Accumulation of Amikacin in Synovial Fluid After Regional Limb Perfusion of Amikacin Sulfate Alone and in Combination With Ticarcillin/Clavulanate in Horses

Alanna J. Zantingh, Wayne S. Schwark, Susan L. Fubini and Ashlee E. Watts
April 2014
Veterinary Surgery


To determine the effect of regional limb perfusion (RLP) with amikacin sulfate alone and in combination with ticarcillin/clavulanate on synovial fluid concentration and antimicrobial activity of amikacin.
Sample Population

Experimental study.

RLP with amikacin alone (A; 2.5 g) or amikacin and ticarcillin/clavulanate (AT; 2.5 g amikacin, 7 g ticarcillin/clavulanate) was performed with a tourniquet placed at mid-antebrachium in standing, sedated horses. Perfusate blood was collected immediately after injection and again before tourniquet release. Blood from the jugular vein was collected before tourniquet release. Synovial fluid from the middle carpal joint was collected 0, 30, and 60 minutes after tourniquet release. Amikacin concentration and antimicrobial activity of synovial fluid against Escherichia coli, Staphylococcus aureus, Klebsiella pneumoniae, and Pseudomonas aeruginosa were determined.

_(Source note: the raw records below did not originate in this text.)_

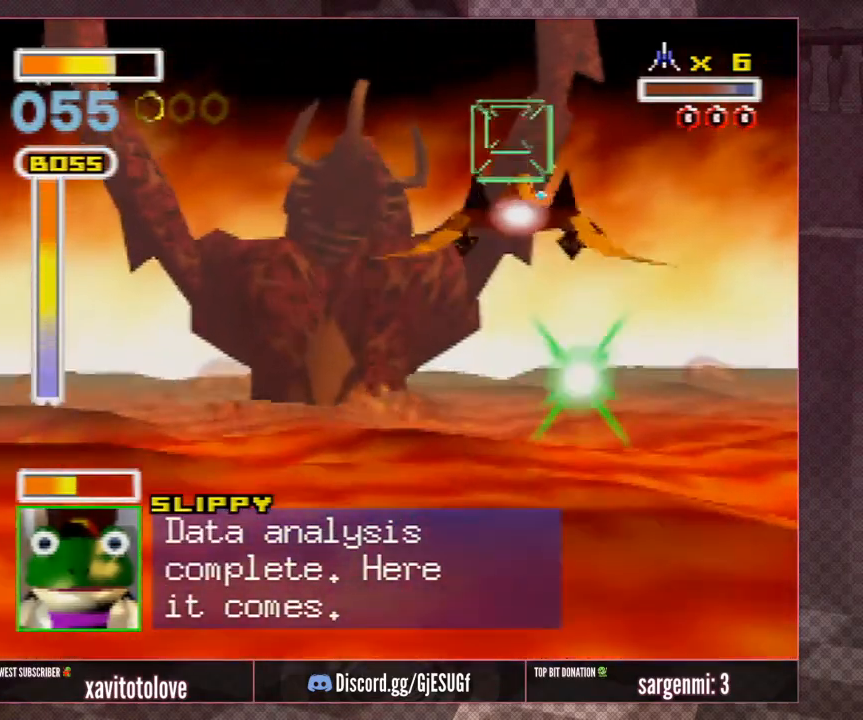
{"buttons": ["A"], "left_stick": "down", "events": [[33, "A", "up"], [67, "A", "down"], [167, "A", "up"], [200, "left_stick", "right"], [233, "A", "down"], [300, "A", "up"], [333, "A", "down"], [367, "left_stick", "down"], [417, "A", "up"], [467, "A", "down"]]}
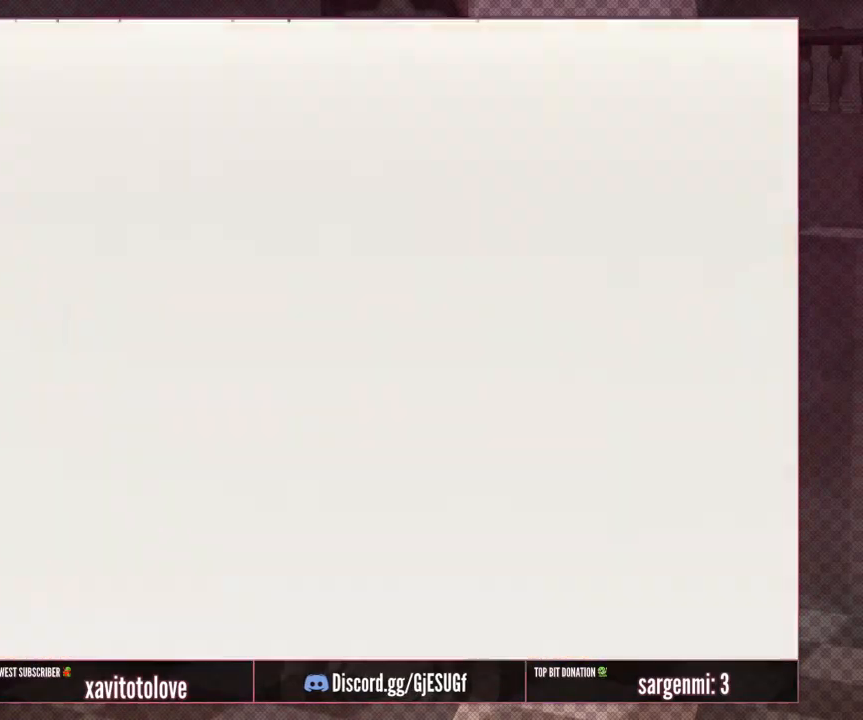
{"buttons": ["A"], "left_stick": "down-right", "events": [[33, "A", "up"], [100, "A", "down"], [133, "left_stick", "center"], [167, "A", "up"], [217, "A", "down"], [267, "A", "up"], [317, "A", "down"], [317, "left_stick", "down-left"], [367, "left_stick", "center"], [433, "A", "up"], [483, "A", "down"], [483, "left_stick", "down-right"]]}
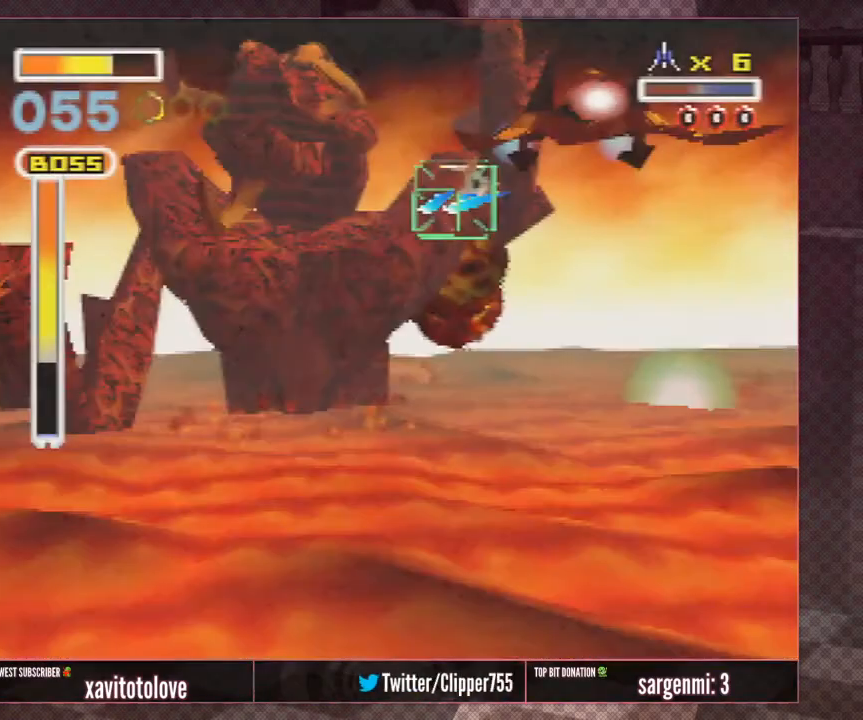
{"buttons": ["A", "Z"], "left_stick": "up-left", "events": [[33, "A", "up"], [83, "A", "down"], [117, "A", "up"], [117, "left_stick", "center"], [167, "A", "down"], [167, "left_stick", "left"], [267, "A", "up"], [317, "A", "down"], [367, "Z", "down"], [417, "A", "up"], [417, "left_stick", "up-left"], [467, "A", "down"]]}
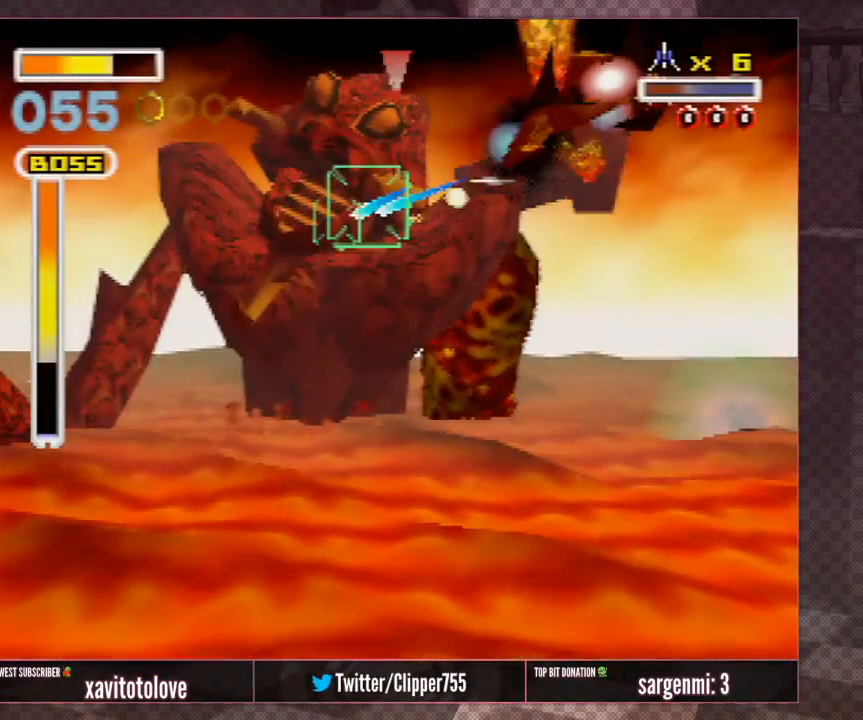
{"buttons": ["Z"], "left_stick": "center", "events": [[17, "Z", "up"], [67, "A", "up"], [67, "Z", "down"], [117, "A", "down"], [167, "Z", "up"], [217, "A", "up"], [217, "Z", "down"], [217, "left_stick", "left"], [267, "A", "down"], [317, "Z", "up"], [383, "A", "up"], [433, "A", "down"], [433, "Z", "down"], [483, "A", "up"], [483, "left_stick", "center"]]}
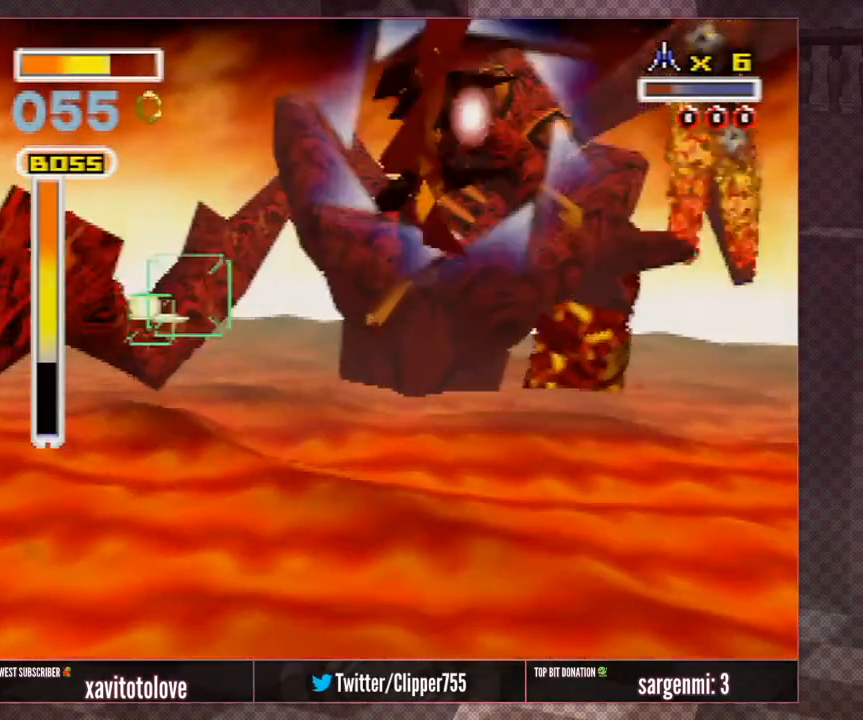
{"buttons": ["Z"], "left_stick": "center", "events": [[33, "Z", "up"], [83, "A", "down"], [83, "Z", "down"], [133, "A", "up"], [183, "A", "down"], [183, "Z", "up"], [233, "A", "up"], [233, "Z", "down"], [233, "left_stick", "left"], [333, "A", "down"], [333, "Z", "up"], [383, "A", "up"], [383, "Z", "down"], [383, "left_stick", "up-left"], [433, "A", "down"], [433, "Z", "up"], [483, "A", "up"], [483, "Z", "down"], [483, "left_stick", "center"]]}
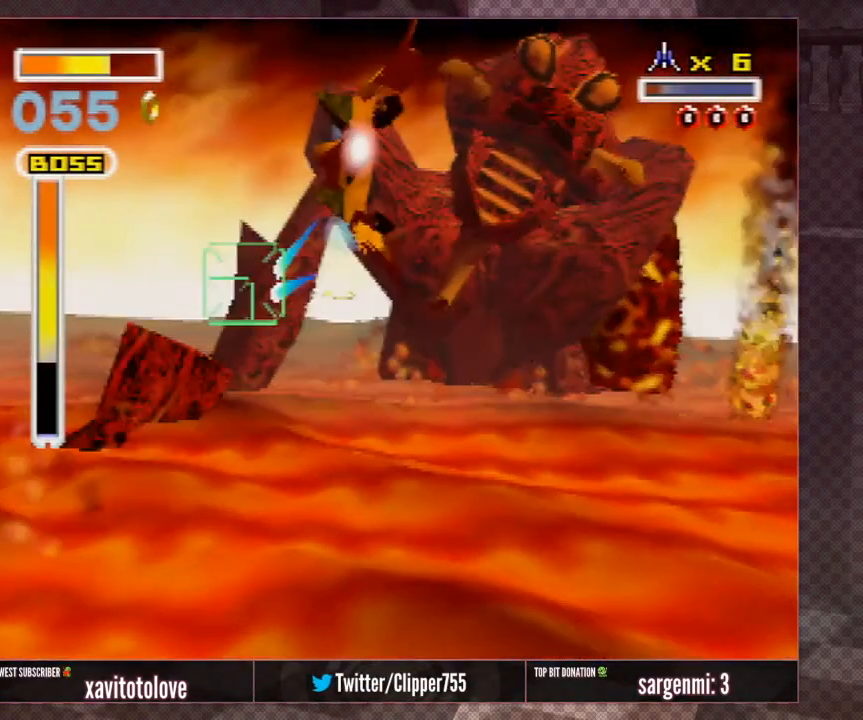
{"buttons": ["A"], "left_stick": "left", "events": [[33, "A", "down"], [33, "left_stick", "left"], [83, "A", "up"], [83, "Z", "up"], [133, "A", "down"], [133, "left_stick", "center"], [183, "A", "up"], [183, "Z", "down"], [217, "A", "down"], [217, "Z", "up"], [317, "A", "up"], [317, "left_stick", "left"], [367, "A", "down"], [433, "A", "up"], [483, "A", "down"]]}
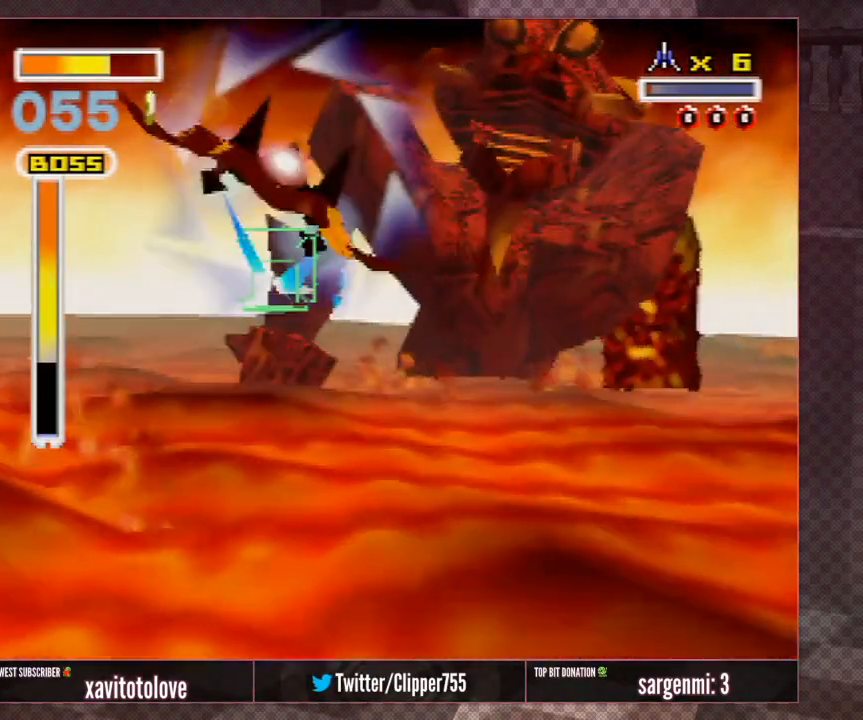
{"buttons": [], "left_stick": "center", "events": [[33, "A", "up"], [83, "A", "down"], [133, "A", "up"], [183, "A", "down"], [233, "A", "up"], [233, "left_stick", "center"], [283, "A", "down"], [333, "A", "up"], [433, "A", "down"], [483, "A", "up"]]}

There was significantly lower amikacin concentration in the middle carpal joint synovial fluid of group AT compared with group A at 30 minutes (AT = median 4.4 µg/mL, IQR 3.0–11.2 µg/mL; A = 17.5 µg/mL, 6.6–80.1 µg/mL) and 60 minutes (AT = median 4.6 µg/mL, IQR 3.1–8.1 µg/mL; A = 15.0 µg/mL, 6.7–61.7 µg/mL) after tourniquet release. Zones of inhibition for ticarcillin-resistant Klebsiella pneumoniae from group AT were significantly smaller than group A from synovial fluid at 30 and 60 minutes after tourniquet release and in the perfusate serum before tourniquet release.

The combination of amikacin with ticarcillin/clavulanate during RLP resulted in significantly lower amikacin synovial concentration and antimicrobial activity on amikacin susceptible and ticarcillin resistant cultures compared with amikacin alone.